Reeder left her post as Director of the American Library in Paris in June 1941, and submitted a lengthy confidential report to the Board of Trustees detailing life at the Library since September 1939. Franco-American Countess Clara Longworth de Chambrun, a longtime Library trustee, was named acting director.

=== Special Advisor to the National Library of Colombia ===
Shortly after Reeder's return to the United States on July 19, 1941, the Library of Congress sent her to the Biblioteca Nacional in Bogotá, Colombia as part of an inter-American collaboration program between the American Library Association and libraries in Colombia, Peru, and Mexico. The program was supported by funding from the Rockefeller Foundation. In 1942, Reeder supervised the creation and opening of Colombia's first circulating library, modeled after an American public library with all books classified under the Dewey Decimal System. She also organized the National Library's first general open-shelf reference collection.

=== American Red Cross ===
Reeder served with the American Red Cross in Europe from 1943 to 1947, first in England setting up Red Cross clubs for American soldiers.
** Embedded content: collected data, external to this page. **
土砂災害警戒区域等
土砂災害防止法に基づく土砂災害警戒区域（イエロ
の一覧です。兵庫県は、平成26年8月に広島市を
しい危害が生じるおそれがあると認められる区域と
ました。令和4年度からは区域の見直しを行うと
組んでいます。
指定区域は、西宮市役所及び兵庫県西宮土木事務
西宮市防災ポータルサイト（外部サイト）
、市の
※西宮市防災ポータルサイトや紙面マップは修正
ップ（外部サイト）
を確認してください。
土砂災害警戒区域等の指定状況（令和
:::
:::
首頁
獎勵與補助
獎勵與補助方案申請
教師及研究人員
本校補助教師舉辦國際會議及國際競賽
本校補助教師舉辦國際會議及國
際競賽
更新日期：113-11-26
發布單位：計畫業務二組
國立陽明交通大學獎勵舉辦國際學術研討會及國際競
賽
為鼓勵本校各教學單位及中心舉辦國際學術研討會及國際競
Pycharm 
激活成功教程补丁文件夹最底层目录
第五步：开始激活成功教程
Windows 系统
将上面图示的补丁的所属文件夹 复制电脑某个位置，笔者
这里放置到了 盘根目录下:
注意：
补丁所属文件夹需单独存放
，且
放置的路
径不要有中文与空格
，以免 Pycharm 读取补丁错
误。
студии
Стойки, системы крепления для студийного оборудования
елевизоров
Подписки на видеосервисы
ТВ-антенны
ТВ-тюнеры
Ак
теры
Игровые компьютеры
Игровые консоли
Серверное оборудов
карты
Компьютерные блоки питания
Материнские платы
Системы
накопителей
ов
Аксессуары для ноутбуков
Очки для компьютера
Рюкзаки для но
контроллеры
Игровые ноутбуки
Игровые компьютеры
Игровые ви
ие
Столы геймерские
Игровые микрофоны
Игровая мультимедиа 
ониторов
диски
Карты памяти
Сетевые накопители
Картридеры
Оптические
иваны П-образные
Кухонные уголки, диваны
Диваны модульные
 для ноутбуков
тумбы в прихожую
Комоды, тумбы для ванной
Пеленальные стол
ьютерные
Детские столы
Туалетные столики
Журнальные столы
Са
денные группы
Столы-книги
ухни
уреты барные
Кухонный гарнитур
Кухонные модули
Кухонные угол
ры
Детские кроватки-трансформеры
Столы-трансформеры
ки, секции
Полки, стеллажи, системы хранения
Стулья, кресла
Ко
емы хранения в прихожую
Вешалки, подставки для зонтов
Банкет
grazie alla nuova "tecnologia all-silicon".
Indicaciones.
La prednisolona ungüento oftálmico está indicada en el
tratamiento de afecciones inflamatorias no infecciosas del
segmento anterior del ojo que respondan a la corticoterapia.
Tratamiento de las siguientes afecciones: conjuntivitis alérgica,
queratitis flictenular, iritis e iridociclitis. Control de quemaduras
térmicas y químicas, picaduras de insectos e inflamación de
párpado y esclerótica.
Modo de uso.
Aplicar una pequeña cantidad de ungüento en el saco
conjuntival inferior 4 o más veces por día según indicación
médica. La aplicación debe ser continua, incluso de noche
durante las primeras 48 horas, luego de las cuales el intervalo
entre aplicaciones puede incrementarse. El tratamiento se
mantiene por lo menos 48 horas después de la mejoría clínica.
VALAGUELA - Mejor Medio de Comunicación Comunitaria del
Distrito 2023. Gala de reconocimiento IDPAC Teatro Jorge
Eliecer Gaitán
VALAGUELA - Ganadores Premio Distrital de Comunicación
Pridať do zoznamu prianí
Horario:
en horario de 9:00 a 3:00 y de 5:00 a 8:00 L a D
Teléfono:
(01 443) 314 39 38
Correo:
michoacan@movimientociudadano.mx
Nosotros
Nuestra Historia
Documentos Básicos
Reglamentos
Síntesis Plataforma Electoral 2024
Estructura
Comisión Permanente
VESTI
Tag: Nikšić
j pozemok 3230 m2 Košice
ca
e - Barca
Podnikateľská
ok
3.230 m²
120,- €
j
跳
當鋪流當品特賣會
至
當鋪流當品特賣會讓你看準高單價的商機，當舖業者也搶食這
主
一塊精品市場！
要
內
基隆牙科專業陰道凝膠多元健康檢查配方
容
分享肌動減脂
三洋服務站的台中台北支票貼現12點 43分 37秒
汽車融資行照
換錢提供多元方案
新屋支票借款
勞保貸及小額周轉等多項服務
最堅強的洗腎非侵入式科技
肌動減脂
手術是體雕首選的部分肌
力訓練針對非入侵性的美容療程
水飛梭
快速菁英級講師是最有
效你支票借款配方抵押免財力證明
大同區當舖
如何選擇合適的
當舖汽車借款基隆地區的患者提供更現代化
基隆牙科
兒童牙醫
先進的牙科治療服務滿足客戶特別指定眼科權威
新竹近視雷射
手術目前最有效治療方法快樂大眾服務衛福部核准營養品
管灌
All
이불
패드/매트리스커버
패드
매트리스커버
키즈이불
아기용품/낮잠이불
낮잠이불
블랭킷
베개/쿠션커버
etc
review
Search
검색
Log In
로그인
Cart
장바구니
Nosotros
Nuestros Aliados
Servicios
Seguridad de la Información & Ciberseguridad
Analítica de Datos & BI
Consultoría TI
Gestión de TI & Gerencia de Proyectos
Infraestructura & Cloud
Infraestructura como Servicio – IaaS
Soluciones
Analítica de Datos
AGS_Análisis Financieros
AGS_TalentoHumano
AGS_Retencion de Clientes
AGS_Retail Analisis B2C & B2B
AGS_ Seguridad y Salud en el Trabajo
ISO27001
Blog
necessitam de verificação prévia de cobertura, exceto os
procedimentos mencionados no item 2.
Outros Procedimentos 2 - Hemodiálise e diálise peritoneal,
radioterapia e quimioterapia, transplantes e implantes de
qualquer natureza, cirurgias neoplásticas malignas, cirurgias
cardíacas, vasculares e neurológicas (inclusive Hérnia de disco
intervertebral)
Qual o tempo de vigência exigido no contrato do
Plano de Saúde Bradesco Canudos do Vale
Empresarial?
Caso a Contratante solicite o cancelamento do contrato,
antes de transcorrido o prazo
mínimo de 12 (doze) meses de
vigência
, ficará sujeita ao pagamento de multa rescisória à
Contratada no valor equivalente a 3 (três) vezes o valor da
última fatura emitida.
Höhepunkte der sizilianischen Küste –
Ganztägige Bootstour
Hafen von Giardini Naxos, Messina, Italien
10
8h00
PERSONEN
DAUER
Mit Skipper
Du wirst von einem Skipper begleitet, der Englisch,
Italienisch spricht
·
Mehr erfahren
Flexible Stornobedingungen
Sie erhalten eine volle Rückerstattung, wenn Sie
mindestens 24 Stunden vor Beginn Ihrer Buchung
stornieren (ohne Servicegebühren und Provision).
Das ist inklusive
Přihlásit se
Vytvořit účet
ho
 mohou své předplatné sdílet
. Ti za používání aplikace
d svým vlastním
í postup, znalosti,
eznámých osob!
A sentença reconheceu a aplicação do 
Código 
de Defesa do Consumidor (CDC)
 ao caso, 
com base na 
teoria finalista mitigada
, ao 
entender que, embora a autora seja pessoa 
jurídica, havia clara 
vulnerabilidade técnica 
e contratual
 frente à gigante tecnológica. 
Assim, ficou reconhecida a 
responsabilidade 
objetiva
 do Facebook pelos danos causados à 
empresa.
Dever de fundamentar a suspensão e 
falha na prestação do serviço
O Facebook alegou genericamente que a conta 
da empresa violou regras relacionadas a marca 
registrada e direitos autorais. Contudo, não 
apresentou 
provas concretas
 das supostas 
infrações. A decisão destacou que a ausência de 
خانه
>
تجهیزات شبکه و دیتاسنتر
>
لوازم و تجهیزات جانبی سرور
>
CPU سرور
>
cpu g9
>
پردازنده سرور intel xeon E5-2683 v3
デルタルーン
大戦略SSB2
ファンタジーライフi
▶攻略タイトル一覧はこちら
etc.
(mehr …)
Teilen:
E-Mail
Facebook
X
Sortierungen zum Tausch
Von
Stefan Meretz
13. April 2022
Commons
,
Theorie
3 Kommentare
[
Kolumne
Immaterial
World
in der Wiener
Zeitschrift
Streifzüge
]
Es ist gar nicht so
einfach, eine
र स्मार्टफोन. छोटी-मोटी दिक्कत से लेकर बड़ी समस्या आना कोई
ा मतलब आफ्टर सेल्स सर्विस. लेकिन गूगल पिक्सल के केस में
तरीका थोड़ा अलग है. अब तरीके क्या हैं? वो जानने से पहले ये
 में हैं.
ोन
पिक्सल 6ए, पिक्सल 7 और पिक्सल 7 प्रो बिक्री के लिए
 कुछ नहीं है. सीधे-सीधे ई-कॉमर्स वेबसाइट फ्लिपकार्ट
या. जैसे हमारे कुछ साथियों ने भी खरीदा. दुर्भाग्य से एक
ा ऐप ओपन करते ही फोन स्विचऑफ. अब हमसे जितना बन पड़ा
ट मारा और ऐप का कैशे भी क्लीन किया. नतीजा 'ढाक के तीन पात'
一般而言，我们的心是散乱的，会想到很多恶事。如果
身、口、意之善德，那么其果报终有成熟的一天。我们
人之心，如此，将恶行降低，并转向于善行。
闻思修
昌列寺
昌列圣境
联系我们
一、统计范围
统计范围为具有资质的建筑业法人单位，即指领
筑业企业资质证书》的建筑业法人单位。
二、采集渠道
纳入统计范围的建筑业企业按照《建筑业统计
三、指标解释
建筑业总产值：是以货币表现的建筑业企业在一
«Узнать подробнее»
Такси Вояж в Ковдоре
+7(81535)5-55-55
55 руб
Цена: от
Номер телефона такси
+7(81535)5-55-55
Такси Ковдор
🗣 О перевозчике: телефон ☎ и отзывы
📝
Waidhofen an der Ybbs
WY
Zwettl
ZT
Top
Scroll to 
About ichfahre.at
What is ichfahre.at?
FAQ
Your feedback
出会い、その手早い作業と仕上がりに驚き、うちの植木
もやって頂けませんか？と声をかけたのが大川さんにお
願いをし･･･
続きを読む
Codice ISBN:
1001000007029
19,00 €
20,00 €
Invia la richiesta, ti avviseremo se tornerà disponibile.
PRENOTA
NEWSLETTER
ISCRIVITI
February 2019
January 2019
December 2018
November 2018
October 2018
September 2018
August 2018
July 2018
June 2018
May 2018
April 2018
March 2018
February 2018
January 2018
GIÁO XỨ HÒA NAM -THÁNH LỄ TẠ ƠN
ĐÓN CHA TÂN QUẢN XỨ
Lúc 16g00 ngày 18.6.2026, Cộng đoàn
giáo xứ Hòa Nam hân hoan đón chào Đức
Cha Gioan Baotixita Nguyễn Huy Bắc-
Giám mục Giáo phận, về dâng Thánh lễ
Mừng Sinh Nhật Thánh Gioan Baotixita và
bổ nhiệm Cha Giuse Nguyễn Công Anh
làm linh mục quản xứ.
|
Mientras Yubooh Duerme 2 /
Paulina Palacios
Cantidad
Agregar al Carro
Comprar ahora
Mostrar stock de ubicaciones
She returned to Paris just days after the city was liberated to set up the Red Cross War Relief's communications offices for western Europe.

=== Library of Congress ===
After several years of employment in “government service” (1948–1954), Reeder was reappointed as reference assistant at the Library of Congress in early 1956.

== Death and legacy ==
Reeder was hospitalized at National Institutes of Health in December 1956, and she died on March 15, 1957. Her funeral was held in Miami, FL on March 19, 1957.

Reeder's experiences during the Occupation are fictionalized in the novel The Paris Library by American author Janet Skeslien Charles.